Data supplied below:
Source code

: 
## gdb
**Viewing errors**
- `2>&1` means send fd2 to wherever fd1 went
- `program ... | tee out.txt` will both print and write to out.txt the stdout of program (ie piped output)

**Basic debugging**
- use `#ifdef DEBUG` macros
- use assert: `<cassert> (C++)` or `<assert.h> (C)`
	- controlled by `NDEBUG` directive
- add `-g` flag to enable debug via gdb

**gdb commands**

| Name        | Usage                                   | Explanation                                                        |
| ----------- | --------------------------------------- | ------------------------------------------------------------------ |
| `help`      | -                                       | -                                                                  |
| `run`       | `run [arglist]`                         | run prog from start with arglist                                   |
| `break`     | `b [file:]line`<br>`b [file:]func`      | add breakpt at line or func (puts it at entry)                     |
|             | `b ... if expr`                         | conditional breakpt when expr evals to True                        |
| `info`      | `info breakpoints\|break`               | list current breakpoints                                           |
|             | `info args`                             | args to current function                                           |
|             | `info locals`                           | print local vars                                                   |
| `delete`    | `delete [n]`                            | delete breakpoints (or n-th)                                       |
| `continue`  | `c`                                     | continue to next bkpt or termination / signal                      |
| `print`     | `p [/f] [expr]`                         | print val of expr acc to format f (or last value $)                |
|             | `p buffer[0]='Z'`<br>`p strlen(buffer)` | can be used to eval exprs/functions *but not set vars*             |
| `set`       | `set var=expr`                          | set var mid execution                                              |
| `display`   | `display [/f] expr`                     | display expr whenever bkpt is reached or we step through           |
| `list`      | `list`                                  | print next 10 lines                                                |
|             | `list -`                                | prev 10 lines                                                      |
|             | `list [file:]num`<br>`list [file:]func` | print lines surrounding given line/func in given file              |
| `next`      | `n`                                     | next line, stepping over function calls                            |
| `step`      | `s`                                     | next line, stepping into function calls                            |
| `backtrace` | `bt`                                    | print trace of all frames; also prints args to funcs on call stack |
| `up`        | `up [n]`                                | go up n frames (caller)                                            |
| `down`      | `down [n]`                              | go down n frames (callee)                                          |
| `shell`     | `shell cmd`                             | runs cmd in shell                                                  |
End of Data supplied.
### Instructions to follow
Please copy the material above line for line, with no changes.

### Answer to the problem
Source code

: 
## gdb
**Viewing errors**
- `2>&1` means send fd2 to wherever fd1 went
- `program ... | tee out.txt` will both print and write to out.txt the stdout of program (ie piped output)

**Basic debugging**
- use `#ifdef DEBUG` macros
- use assert: `<cassert> (C++)` or `<assert.h> (C)`
	- controlled by `NDEBUG` directive
- add `-g` flag to enable debug via gdb

**gdb commands**

| Name        | Usage                                   | Explanation                                                        |
| ----------- | --------------------------------------- | ------------------------------------------------------------------ |
| `help`      | -                                       | -                                                                  |
| `run`       | `run [arglist]`                         | run prog from start with arglist                                   |
| `break`     | `b [file:]line`<br>`b [file:]func`      | add breakpt at line or func (puts it at entry)                     |
|             | `b ... if expr`                         | conditional breakpt when expr evals to True                        |
| `info`      | `info breakpoints\|break`               | list current breakpoints                                           |
|             | `info args`                             | args to current function                                           |
|             | `info locals`                           | print local vars                                                   |
| `delete`    | `delete [n]`                            | delete breakpoints (or n-th)                                       |
| `continue`  | `c`                                     | continue to next bkpt or termination / signal                      |
| `print`     | `p [/f] [expr]`                         | print val of expr acc to format f (or last value $)                |
|             | `p buffer[0]='Z'`<br>`p strlen(buffer)` | can be used to eval exprs/functions *but not set vars*             |
| `set`       | `set var=expr`                          | set var mid execution                                              |
| `display`   | `display [/f] expr`                     | display expr whenever bkpt is reached or we step through           |
| `list`      | `list`                                  | print next 10 lines                                                |
|             | `list -`                                | prev 10 lines                                                      |
|             | `list [file:]num`<br>`list [file:]func` | print lines surrounding given line/func in given file              |
| `next`      | `n`                                     | next line, stepping over function calls                            |
| `step`      | `s`                                     | next line, stepping into function calls                            |
| `backtrace` | `bt`                                    | print trace of all frames; also prints args to funcs on call stack |
| `up`        | `up [n]`                                | go up n frames (caller)                                            |
| `down`      | `down [n]`                              | go down n frames (callee)                                          |
| `shell`     | `shell cmd`                             | runs cmd in shell                                                  |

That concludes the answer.